Jumat, 10 Mei 2013

Yesus Kristus, Sang Pemberita Injil Kerajaan


Yesus Kristus, Sang Pemberita Injil Kerajaan

Belakangan ini kita diguncangkan dengan aliran pengajaran tentang injil kemakmuran, yang pada ujungnya berakhir dengan penyelewengan keuangan dan perkara pidana dari para pengajarnya. Dengan melihat buah yang dihasilkannya, tentu saja kita tidak perlu mengupas pengajaran injil kemakmuran ini lebih jauh. Sebab Alkitab kita mencatat bahwa menjelang akhir jaman, injil yang harus diberitakan adalah Injil Kerajaan (Mat 24:14). Berita baik tentang Kerajaan inilah yang dibawa mula-mula oleh Yesus Kristus.
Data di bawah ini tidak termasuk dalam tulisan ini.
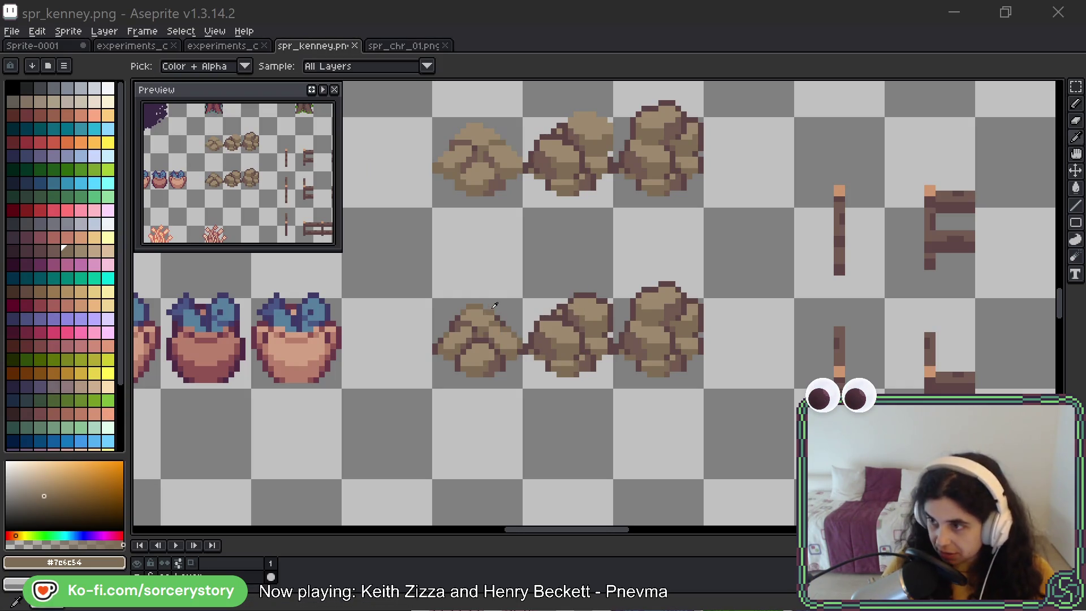
pyautogui.press('alt+Tab')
Yesus pun berkeliling di seluruh Galilea; Ia mengajar dalam rumah-rumah ibadat dan memberitakan Injil Kerajaan Surga serta menyembuhkan orang-orang di antara bangsa itu dari segala penyakit dan kelemahan mereka (Mat 4:23).
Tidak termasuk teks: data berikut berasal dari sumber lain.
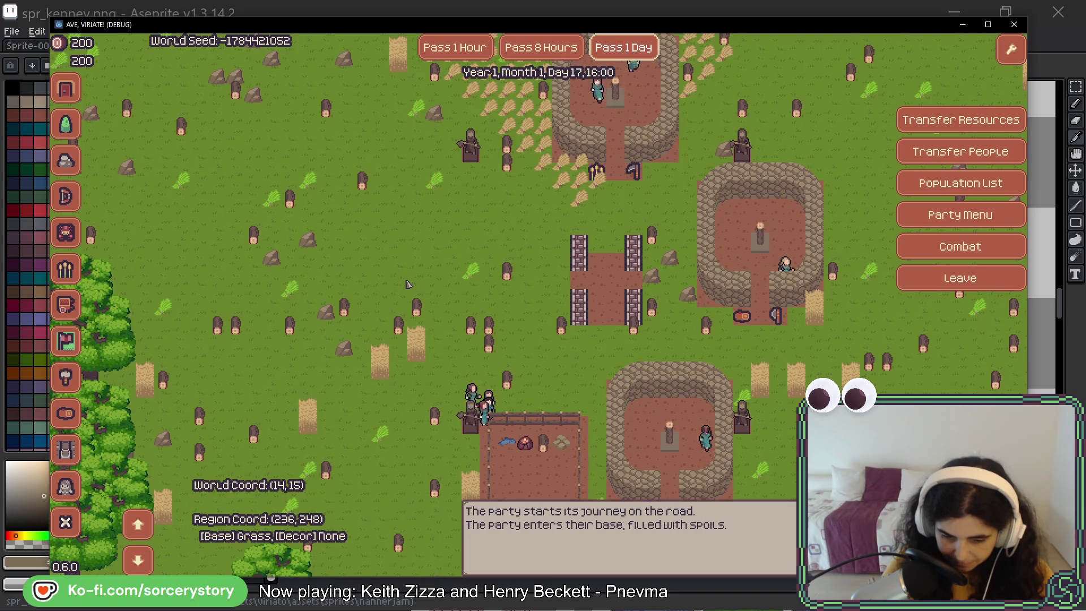
# Place a Stone Hut on open grass and pass one day to build it.
pyautogui.press('w')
Jika kita baca Injil Matius pasal keempat, kita mendapati Yesus Kristus dibawa oleh Roh Kudus untuk dicobai, tentu saja hal ini sangat menarik jika dibicarakan, bagaimana Yesus yang adalah Firman Allah yang telah mewujud jadi manusia itu masih perlu dicobai kemanusiaan-NYA oleh iblis. Setelah kemanusiaan Yesus teruji atau lulus dari cobaan iblis itu, maka malaikat-malaikat melayani DIA, barulah Yesus tampil dan mulai mengajar serta berkeliling untuk memberitakan kabar sukacita bahwa “Kerajaan Sorga sudah dekat”.
Kembali kepada artikel tentang pemulihan segala sesuatu yang menjadi tanda akhir jaman, maka pola kerja Bapa surgawi kita dalam mempersiapkan hamba-hamba-NYA guna melakukan dan menggenapi rencana agung-NYA, pastilah akan kembali kepada pola yang dialami oleh Yesus Kristus. Jika pendeta ataupun mereka yang melayani jemaat belum atau tidak melalui atau bahkan mengabaikan pola proses seperti yang Yesus Kristus alami sebelum pelayanan-NYA, maka tentulah mereka akan mengalami kegagalan dalam memberitakan Injil Kerajaan Tuhan. Kecenderungan yang muncul dari para “hamba tuhan” ini adalah membangun kerajaan mereka sendiri.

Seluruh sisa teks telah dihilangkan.